New Anti-Wage Theft Law

One law that went into effect on January 1, 2012 will have an impact upon working men and woman in California.  Labor Code section 2810.5 is called a wage theft law and requires that when an employee is hired she must receive a written notice stating the rate of pay and the basis of the pay whether it is hourly, salary, piece rate or some other form of compensation.  The overtime rate also must be stated.  The notice must also state the regular pay date, the name of the employer including any “doing business as” name, the address of the main office of the employer and the name, address and phone number of the workers compensation carrier.  The laws are designed to prevent wage theft by specifying exactly what workers will be paid so that they can compare the wages and promises made when they are hired with what happens during employment.

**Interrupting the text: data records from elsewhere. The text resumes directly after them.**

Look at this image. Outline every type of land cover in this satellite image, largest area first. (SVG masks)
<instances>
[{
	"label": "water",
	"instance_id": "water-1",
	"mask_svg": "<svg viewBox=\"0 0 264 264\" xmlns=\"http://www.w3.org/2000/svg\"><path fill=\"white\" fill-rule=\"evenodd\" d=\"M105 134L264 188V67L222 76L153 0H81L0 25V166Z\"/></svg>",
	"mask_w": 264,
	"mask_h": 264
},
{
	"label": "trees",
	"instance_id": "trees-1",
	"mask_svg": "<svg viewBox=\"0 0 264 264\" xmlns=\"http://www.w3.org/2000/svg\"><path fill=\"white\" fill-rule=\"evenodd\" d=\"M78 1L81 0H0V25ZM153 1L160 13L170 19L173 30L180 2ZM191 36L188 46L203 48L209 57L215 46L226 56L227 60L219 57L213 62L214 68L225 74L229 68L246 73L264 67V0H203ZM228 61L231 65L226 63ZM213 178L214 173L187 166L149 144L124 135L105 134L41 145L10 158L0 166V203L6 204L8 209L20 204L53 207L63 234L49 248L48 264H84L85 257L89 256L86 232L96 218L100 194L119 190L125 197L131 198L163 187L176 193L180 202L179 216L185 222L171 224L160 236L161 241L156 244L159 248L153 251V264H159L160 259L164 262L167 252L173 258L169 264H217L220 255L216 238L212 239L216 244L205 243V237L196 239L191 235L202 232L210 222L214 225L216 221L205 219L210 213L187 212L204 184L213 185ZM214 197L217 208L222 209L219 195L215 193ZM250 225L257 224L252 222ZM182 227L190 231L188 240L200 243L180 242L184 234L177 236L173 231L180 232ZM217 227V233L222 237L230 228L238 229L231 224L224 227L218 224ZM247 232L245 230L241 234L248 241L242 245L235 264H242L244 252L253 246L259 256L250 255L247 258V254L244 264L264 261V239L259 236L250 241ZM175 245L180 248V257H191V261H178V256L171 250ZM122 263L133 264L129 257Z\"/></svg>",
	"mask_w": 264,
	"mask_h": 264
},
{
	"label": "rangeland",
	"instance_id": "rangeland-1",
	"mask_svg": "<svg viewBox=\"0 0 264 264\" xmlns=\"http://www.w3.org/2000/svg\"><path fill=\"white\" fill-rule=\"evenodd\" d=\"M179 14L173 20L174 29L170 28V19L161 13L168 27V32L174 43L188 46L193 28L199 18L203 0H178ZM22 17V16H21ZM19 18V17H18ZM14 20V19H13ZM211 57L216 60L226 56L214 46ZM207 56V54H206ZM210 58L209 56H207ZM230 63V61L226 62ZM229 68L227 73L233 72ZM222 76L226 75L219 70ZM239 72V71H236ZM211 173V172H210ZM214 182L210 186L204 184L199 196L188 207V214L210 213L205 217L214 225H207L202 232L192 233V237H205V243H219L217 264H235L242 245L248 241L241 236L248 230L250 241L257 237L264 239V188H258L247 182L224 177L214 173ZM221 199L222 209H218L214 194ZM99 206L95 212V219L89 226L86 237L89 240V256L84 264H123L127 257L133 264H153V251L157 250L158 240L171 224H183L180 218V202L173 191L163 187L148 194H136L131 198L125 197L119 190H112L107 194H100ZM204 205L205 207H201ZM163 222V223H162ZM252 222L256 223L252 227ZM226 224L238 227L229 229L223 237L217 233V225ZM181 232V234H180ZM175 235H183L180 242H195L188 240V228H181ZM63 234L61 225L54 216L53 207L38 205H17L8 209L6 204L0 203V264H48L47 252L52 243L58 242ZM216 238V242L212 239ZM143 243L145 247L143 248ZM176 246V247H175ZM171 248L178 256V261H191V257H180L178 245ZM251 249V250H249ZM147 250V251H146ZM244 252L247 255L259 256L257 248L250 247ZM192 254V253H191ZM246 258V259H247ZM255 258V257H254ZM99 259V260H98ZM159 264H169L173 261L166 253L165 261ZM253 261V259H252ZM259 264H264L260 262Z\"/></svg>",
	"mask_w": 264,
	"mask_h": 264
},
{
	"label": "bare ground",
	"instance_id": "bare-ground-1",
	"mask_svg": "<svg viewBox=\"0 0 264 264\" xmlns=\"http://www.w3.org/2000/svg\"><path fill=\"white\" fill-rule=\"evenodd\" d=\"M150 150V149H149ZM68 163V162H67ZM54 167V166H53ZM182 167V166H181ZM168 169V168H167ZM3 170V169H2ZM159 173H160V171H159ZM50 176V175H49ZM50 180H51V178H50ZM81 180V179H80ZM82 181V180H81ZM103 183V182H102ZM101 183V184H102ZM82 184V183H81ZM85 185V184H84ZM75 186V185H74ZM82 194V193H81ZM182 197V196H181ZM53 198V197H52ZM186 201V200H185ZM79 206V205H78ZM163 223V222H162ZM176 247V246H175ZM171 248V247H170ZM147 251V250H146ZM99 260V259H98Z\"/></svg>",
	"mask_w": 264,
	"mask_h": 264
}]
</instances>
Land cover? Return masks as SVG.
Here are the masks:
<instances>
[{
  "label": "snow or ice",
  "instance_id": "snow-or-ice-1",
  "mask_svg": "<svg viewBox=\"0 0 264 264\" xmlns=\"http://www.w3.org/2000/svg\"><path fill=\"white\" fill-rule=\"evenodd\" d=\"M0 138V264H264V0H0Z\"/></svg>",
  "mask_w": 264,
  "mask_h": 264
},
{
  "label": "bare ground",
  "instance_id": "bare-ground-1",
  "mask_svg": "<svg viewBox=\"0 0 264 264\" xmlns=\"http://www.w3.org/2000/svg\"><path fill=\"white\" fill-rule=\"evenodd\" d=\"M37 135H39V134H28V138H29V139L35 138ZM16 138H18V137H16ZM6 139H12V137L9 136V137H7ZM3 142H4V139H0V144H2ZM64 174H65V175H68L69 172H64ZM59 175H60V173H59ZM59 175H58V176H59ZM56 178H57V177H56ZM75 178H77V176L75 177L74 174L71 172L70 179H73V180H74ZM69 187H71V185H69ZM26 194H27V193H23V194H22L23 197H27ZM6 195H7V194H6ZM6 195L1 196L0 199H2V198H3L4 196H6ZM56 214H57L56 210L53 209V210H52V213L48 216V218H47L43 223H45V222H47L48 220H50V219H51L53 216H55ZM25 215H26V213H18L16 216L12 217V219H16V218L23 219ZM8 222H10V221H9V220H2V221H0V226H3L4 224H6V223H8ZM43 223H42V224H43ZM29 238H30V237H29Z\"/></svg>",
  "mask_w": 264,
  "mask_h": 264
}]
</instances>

The law also requires that if there are any changes, the employee must be given notice of the changes within 7 days.

This law supplements the law currently in effect that requires that employees be given a pay stub when they receive their paycheck.  The pay stub must contain all hours worked, the rates of pay and the number of hours of each rate of pay, the net pay, all deductions and other important information.  The law allows employers who pay by electronic deposit to make the same information electronically, provided the worker can print a copy of the pay stub at a computer kiosk.

One note of importance.  The wage theft law is not applicable in union shops.  The legislature assumed that union workers have knowledge of their pay through their collective bargaining agreement and through their union representatives.  The pay stub law applies to all workers.

If you have friends who are being cheated they should look at both their paystubs and the initial notice to determine whether they are receiving the pay they are entitled to.